So I know that given a differentiable function $\mathcal{F}: \mathcal{M} \rightarrow \mathcal{N}$, we can define the push forward map: $$ \mathcal{F}_*: T_p(\mathcal{M}) \rightarrow T_{\mathcal{F}(p)}(\mathcal{N}) $$
However, the pull back map for vectors would require the inverse function $\mathcal{F}^{-1}$ which may not necessarily exist and this is why we cannot define a pull back for vector fields.
Now coming to forms, I do not understand why the pull back is always defined while the push forward is not?
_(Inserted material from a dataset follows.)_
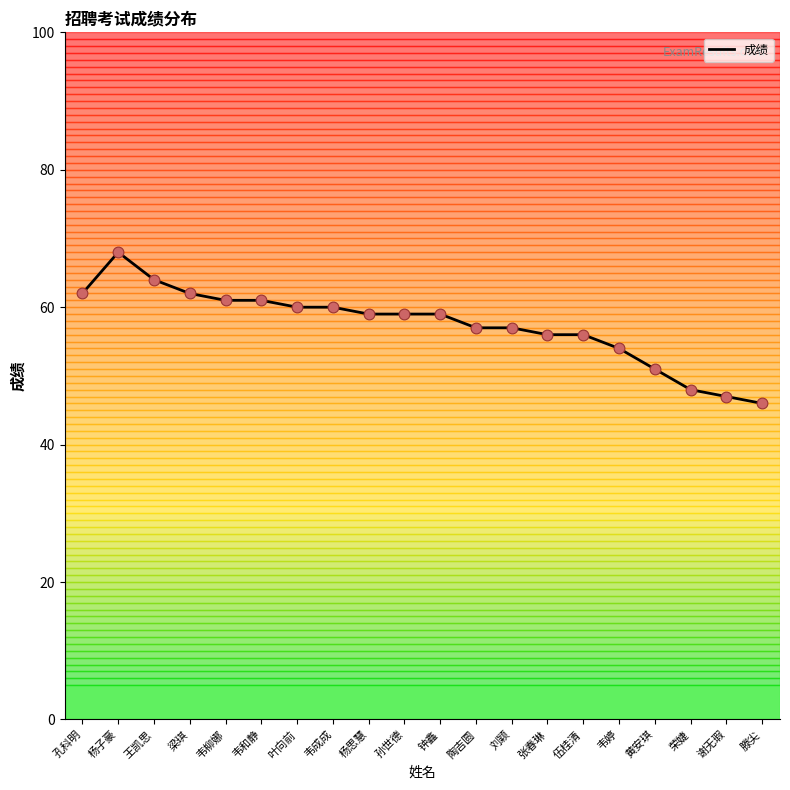

What is the change in value from 韦和静 to 荣婕?

-13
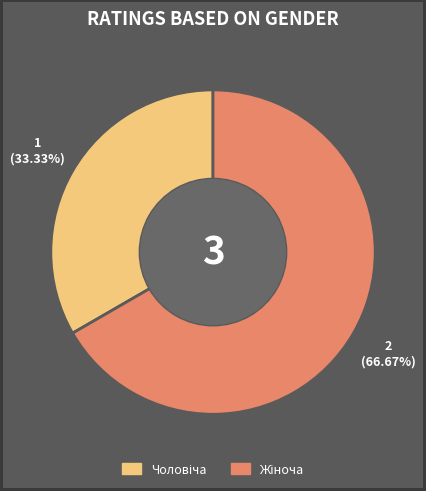

Is there a majority slice in this chart?

Yes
That is, given that I know $\langle \omega, v \rangle$, shouldn't I be able to define $\langle \mathcal{F}_* (\omega), \mathcal{F}_*(v)\rangle$? Why is this not possible?
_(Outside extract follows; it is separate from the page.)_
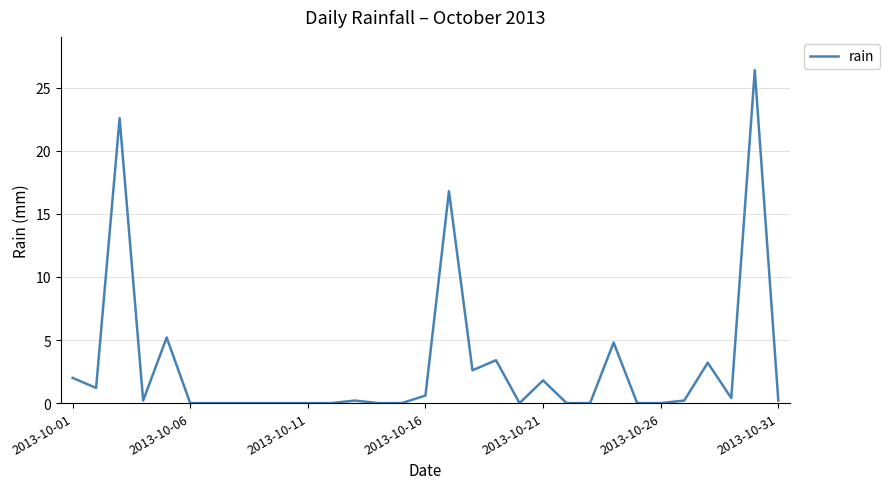

What is the difference between the maximum and minimum values?

26.4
Your question really comes down to sets, and functions, and compositions of functions.
Let's just do 1-forms.
A differential 1-form $\omega$ on $\mathcal M$ is a certain kind of function whose domain is the set $T \mathcal M$: it inputs a tangent vector on $M$ and outputs a number, i.e. it outputs an element of the set $\mathbb R$: $$(1) \qquad \omega : T \mathcal M \to \mathbb R $$ A differential 1-form $\rho$ on $\mathcal N$ similarly inputs a tangent vector on $N$ and outputs a number: $$(2) \qquad \rho : T \mathcal N \to \mathbb R $$
Now consider a smooth function $\mathcal F : \mathcal M \to \mathcal N$ with corresponding pushforward map $$(3) \qquad \mathcal F_* : T \mathcal M \to T \mathcal N $$ How can we chain these function diagrams together? What choices to we have for composing these functions?
Well, first of all, we can easily compose (2) and (3) to get $$T \mathcal M \xrightarrow{ \mathcal F_*} T \mathcal N \xrightarrow{\rho} \mathbb R $$ and that's the definition of the pullback $\mathcal F^*(\rho) : T \mathcal M \to \mathbb R$.
But how do you propose composing (1) and (3)? There's simply no composition to be made. And that's why the "pushforward" of forms is not defined. Whether or not $\mathcal F$ has an inverse is irrelevant.